Le parquet d'Istanbul ouvre une enquête pour « obscénité » contre le chanteur turc Mabel Matiz en raison d'un clip aux sous-entendus gays
Le 13 août 2026, le bureau du procureur général d’Istanbul a ouvert d’office une enquête sur le populaire chanteur pop turc Mabel Matiz. Les motifs en sont les paroles et le clip de sa nouvelle chanson « Ha Leylim » (turc pour « Oh, ma bien-aimée »), sortie deux jours plus tôt. Le communiqué du parquet affirme que l’œuvre audiovisuelle contient des éléments constitutifs du délit prévu à l’article 226 du code pénal turc (« Obscénité »).
L’action du clip « Ha Leylim » se déroule lors d’un mariage traditionnel turc. Dans la vidéo, Matiz, 40 ans, joue un homme qui échange à plusieurs reprises de longs regards lourds de sens avec le marié, et à la fin, ils exécutent ensemble une danse nationale. Selon une déclaration de l’organisation de défense des droits humains Kaos GL , l’intrigue du clip a attiré l’attention des autorités précisément en raison de ses possibles sous-entendus homosexuels.

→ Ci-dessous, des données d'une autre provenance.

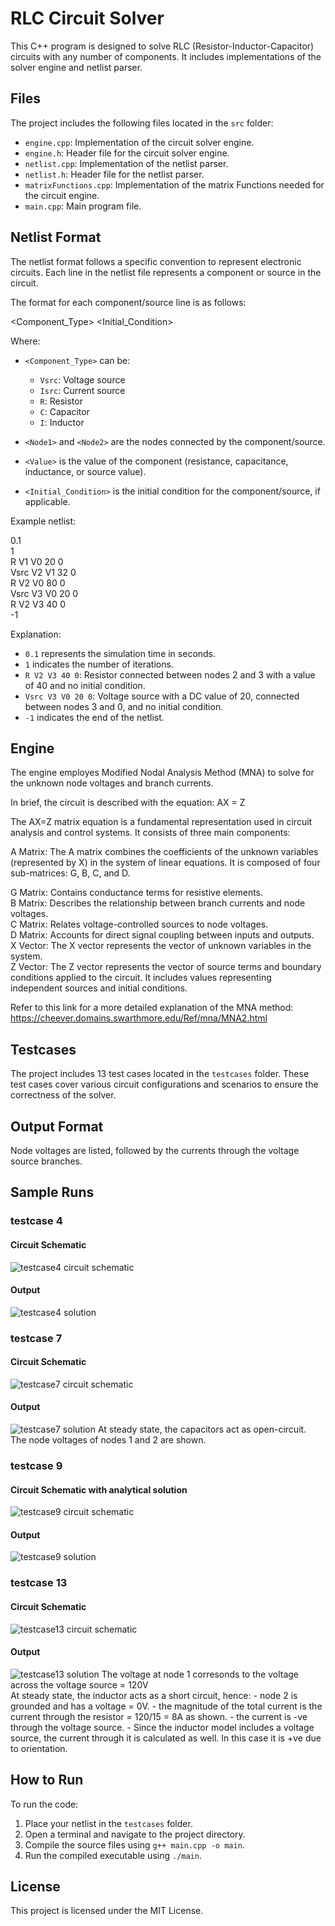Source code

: # RLC Circuit Solver

This C++ program is designed to solve RLC (Resistor-Inductor-Capacitor) circuits with any number of components. It includes implementations of the solver engine and netlist parser.


## Files

The project includes the following files located in the `src` folder:

- `engine.cpp`: Implementation of the circuit solver engine.
- `engine.h`: Header file for the circuit solver engine.
- `netlist.cpp`: Implementation of the netlist parser.
- `netlist.h`: Header file for the netlist parser.
- `matrixFunctions.cpp`: Implementation of the matrix Functions needed for the circuit engine.
- `main.cpp`: Main program file.
## Netlist Format

The netlist format follows a specific convention to represent electronic circuits. Each line in the netlist file represents a component or source in the circuit.

The format for each component/source line is as follows:

<Component_Type> <Node1> <Node2> <Value> <Initial_Condition>


Where:
- `<Component_Type>` can be:
  - `Vsrc`: Voltage source
  - `Isrc`: Current source
  - `R`: Resistor
  - `C`: Capacitor
  - `I`: Inductor

- `<Node1>` and `<Node2>` are the nodes connected by the component/source.

- `<Value>` is the value of the component (resistance, capacitance, inductance, or source value).

- `<Initial_Condition>` is the initial condition for the component/source, if applicable.

Example netlist:

0.1  
1  
R V1 V0 20 0  
Vsrc V2 V1 32 0  
R V2 V0 80 0  
Vsrc V3 V0 20 0  
R V2 V3 40 0  
-1  


Explanation:  
- `0.1` represents the simulation time in seconds.
- `1` indicates the number of iterations.
- `R V2 V3 40 0`: Resistor connected between nodes 2 and 3 with a value of 40 and no initial condition.
- `Vsrc V3 V0 20 0`: Voltage source with a DC value of 20, connected between nodes 3 and 0, and no initial condition.
- `-1` indicates the end of the netlist.


## Engine
The engine employes Modified Nodal Analysis Method (MNA) to solve for the unknown node voltages and branch currents.  

In brief, the circuit is described with the equation: AX = Z

The AX=Z matrix equation is a fundamental representation used in circuit analysis and control systems. It consists of three main components:

A Matrix: The A matrix combines the coefficients of the unknown variables (represented by X) in the system of linear equations.
It is composed of four sub-matrices: G, B, C, and D.

G Matrix: Contains conductance terms for resistive elements.  
B Matrix: Describes the relationship between branch currents and node voltages.  
C Matrix: Relates voltage-controlled sources to node voltages.  
D Matrix: Accounts for direct signal coupling between inputs and outputs.  
X Vector: The X vector represents the vector of unknown variables in the system.  
Z Vector: The Z vector represents the vector of source terms and boundary conditions applied to the circuit. It includes values representing independent sources and initial conditions.  

Refer to this link for a more detailed explanation of the MNA method: https://cheever.domains.swarthmore.edu/Ref/mna/MNA2.html  

## Testcases  
The project includes 13 test cases located in the `testcases` folder. These test cases cover various circuit configurations and scenarios to ensure the correctness of the solver.  

## Output Format  
Node voltages are listed, followed by the currents through the voltage source branches.    

## Sample Runs

### testcase 4

#### Circuit Schematic
![testcase4 circuit schematic](https://github.com/alhusseingamal/RLC-circuit-solver/blob/main/screenshots/testcase%204.PNG)
#### Output
![testcase4 solution](https://github.com/alhusseingamal/RLC-circuit-solver/blob/main/screenshots/testcase%204%20output.PNG)

### testcase 7
#### Circuit Schematic
![testcase7 circuit schematic](https://github.com/alhusseingamal/RLC-circuit-solver/blob/main/screenshots/testcase%207.png)
#### Output
![testcase7 solution](https://github.com/alhusseingamal/RLC-circuit-solver/blob/main/screenshots/testcase%207%20output.png)
At steady state, the capacitors act as open-circuit.  
The node voltages of nodes 1 and 2 are shown.

### testcase 9
#### Circuit Schematic with analytical solution
![testcase9 circuit schematic](https://github.com/alhusseingamal/RLC-circuit-solver/blob/main/screenshots/testcase%209%20with%20solution.PNG)
#### Output
![testcase9 solution](https://github.com/alhusseingamal/RLC-circuit-solver/blob/main/screenshots/testcase%209%20output.PNG)

### testcase 13
#### Circuit Schematic
![testcase13 circuit schematic](https://github.com/alhusseingamal/RLC-circuit-solver/blob/main/screenshots/testcase%2013.PNG)
#### Output
![testcase13 solution](https://github.com/alhusseingamal/RLC-circuit-solver/blob/main/screenshots/testcase%2013%20output.PNG)
The voltage at node 1 corresonds to the voltage across the voltage source = 120V  
At steady state, the inductor acts as a short circuit, hence:
    - node 2 is grounded and has a voltage  = 0V.
    - the magnitude of the total current is the current through the resistor = 120/15 = 8A as shown.
    - the current is -ve through the voltage source.
    - Since the inductor model includes a voltage source, the current through it is calculated as well. In this case it is +ve due to orientation.

## How to Run

To run the code:
1. Place your netlist in the `testcases` folder.
2. Open a terminal and navigate to the project directory.
3. Compile the source files using `g++ main.cpp -o main`.
4. Run the compiled executable using `./main`.

## License

This project is licensed under the MIT License.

Ce n’est pas le premier démêlé du musicien (de son vrai nom Fatih Karaca) avec la justice turque pour des accusations similaires. En mai 2026, un tribunal d’Istanbul l’a acquitté dans une affaire similaire concernant la chanson « Perperişan ». À l’époque, le ministère turc de la Famille et des Services sociaux avait exigé le blocage de l’accès au titre, affirmant qu’il portait atteinte à l’ordre public et aux normes morales. Finalement, le tribunal a statué que les actes du chanteur ne constituaient pas un crime.